## ABOUT THIS EXERCISE
Return every line of the records below word for word, in the same order and with nothing altered.

(Transcribed page contents)
______________________________
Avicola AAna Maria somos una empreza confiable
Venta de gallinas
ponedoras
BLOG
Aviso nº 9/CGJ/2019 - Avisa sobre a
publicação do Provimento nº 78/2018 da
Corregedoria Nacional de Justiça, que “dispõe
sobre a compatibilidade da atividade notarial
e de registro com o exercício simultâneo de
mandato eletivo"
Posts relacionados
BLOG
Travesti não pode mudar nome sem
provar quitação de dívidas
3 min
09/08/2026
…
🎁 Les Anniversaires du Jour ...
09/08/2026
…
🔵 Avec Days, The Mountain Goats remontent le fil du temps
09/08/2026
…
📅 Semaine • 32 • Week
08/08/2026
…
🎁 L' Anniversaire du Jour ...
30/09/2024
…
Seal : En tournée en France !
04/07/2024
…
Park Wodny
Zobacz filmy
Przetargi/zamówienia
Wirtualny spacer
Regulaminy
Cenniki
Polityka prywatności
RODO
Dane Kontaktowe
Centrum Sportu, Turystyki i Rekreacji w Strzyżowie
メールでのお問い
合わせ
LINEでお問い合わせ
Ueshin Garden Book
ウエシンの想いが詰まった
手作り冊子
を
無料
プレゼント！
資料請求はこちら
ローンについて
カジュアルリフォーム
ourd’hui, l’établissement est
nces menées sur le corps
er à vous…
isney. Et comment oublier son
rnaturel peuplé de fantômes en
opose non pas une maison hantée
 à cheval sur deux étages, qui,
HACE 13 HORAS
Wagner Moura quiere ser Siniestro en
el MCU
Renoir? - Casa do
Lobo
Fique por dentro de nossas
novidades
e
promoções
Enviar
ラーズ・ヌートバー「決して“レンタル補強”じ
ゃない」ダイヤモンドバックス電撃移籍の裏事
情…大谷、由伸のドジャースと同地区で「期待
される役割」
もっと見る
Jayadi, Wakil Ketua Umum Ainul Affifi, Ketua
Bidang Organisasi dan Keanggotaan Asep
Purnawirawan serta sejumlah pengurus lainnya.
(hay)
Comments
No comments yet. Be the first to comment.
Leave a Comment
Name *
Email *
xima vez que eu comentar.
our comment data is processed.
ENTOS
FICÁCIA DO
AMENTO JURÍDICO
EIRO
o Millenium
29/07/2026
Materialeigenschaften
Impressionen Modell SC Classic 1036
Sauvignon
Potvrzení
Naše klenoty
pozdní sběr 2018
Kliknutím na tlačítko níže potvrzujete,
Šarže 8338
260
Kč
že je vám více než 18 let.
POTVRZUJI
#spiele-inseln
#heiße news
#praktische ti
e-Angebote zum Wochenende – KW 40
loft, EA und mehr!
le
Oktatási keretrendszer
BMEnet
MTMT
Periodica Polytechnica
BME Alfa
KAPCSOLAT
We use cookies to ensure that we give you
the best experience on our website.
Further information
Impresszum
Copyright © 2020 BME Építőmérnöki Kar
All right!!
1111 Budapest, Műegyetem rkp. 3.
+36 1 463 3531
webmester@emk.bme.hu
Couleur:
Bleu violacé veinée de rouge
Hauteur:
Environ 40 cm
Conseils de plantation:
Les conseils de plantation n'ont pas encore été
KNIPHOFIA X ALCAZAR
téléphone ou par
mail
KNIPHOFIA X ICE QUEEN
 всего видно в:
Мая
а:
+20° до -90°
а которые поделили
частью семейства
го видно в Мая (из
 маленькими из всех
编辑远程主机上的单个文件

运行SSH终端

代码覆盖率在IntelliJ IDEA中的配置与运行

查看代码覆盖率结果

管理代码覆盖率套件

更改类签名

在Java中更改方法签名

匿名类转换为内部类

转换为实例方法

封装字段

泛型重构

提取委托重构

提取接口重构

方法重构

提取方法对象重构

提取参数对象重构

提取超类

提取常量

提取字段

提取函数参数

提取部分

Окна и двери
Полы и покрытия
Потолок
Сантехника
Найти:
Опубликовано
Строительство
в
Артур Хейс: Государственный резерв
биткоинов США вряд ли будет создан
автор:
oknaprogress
______________________________
## WRITTEN RESPONSE
Avicola AAna Maria somos una empreza confiable
Venta de gallinas
ponedoras
BLOG
Aviso nº 9/CGJ/2019 - Avisa sobre a
publicação do Provimento nº 78/2018 da
Corregedoria Nacional de Justiça, que “dispõe
sobre a compatibilidade da atividade notarial
e de registro com o exercício simultâneo de
mandato eletivo"
Posts relacionados
BLOG
Travesti não pode mudar nome sem
provar quitação de dívidas
3 min
09/08/2026
…
🎁 Les Anniversaires du Jour ...
09/08/2026
…
🔵 Avec Days, The Mountain Goats remontent le fil du temps
09/08/2026
…
📅 Semaine • 32 • Week
08/08/2026
…
🎁 L' Anniversaire du Jour ...
30/09/2024
…
Seal : En tournée en France !
04/07/2024
…
Park Wodny
Zobacz filmy
Przetargi/zamówienia
Wirtualny spacer
Regulaminy
Cenniki
Polityka prywatności
RODO
Dane Kontaktowe
Centrum Sportu, Turystyki i Rekreacji w Strzyżowie
メールでのお問い
合わせ
LINEでお問い合わせ
Ueshin Garden Book
ウエシンの想いが詰まった
手作り冊子
を
無料
プレゼント！
資料請求はこちら
ローンについて
カジュアルリフォーム
ourd’hui, l’établissement est
nces menées sur le corps
er à vous…
isney. Et comment oublier son
rnaturel peuplé de fantômes en
opose non pas une maison hantée
 à cheval sur deux étages, qui,
HACE 13 HORAS
Wagner Moura quiere ser Siniestro en
el MCU
Renoir? - Casa do
Lobo
Fique por dentro de nossas
novidades
e
promoções
Enviar
ラーズ・ヌートバー「決して“レンタル補強”じ
ゃない」ダイヤモンドバックス電撃移籍の裏事
情…大谷、由伸のドジャースと同地区で「期待
される役割」
もっと見る
Jayadi, Wakil Ketua Umum Ainul Affifi, Ketua
Bidang Organisasi dan Keanggotaan Asep
Purnawirawan serta sejumlah pengurus lainnya.
(hay)
Comments
No comments yet. Be the first to comment.
Leave a Comment
Name *
Email *
xima vez que eu comentar.
our comment data is processed.
ENTOS
FICÁCIA DO
AMENTO JURÍDICO
EIRO
o Millenium
29/07/2026
Materialeigenschaften
Impressionen Modell SC Classic 1036
Sauvignon
Potvrzení
Naše klenoty
pozdní sběr 2018
Kliknutím na tlačítko níže potvrzujete,
Šarže 8338
260
Kč
že je vám více než 18 let.
POTVRZUJI
#spiele-inseln
#heiße news
#praktische ti
e-Angebote zum Wochenende – KW 40
loft, EA und mehr!
le
Oktatási keretrendszer
BMEnet
MTMT
Periodica Polytechnica
BME Alfa
KAPCSOLAT
We use cookies to ensure that we give you
the best experience on our website.
Further information
Impresszum
Copyright © 2020 BME Építőmérnöki Kar
All right!!
1111 Budapest, Műegyetem rkp. 3.
+36 1 463 3531
webmester@emk.bme.hu
Couleur:
Bleu violacé veinée de rouge
Hauteur:
Environ 40 cm
Conseils de plantation:
Les conseils de plantation n'ont pas encore été
KNIPHOFIA X ALCAZAR
téléphone ou par
mail
KNIPHOFIA X ICE QUEEN
 всего видно в:
Мая
а:
+20° до -90°
а которые поделили
частью семейства
го видно в Мая (из
 маленькими из всех
编辑远程主机上的单个文件

运行SSH终端

代码覆盖率在IntelliJ IDEA中的配置与运行

查看代码覆盖率结果

管理代码覆盖率套件

更改类签名

在Java中更改方法签名

匿名类转换为内部类

转换为实例方法

封装字段

泛型重构

提取委托重构

提取接口重构

方法重构

提取方法对象重构

提取参数对象重构

提取超类

提取常量

提取字段

提取函数参数

提取部分

Окна и двери
Полы и покрытия
Потолок
Сантехника
Найти:
Опубликовано
Строительство
в
Артур Хейс: Государственный резерв
биткоинов США вряд ли будет создан
автор:
oknaprogress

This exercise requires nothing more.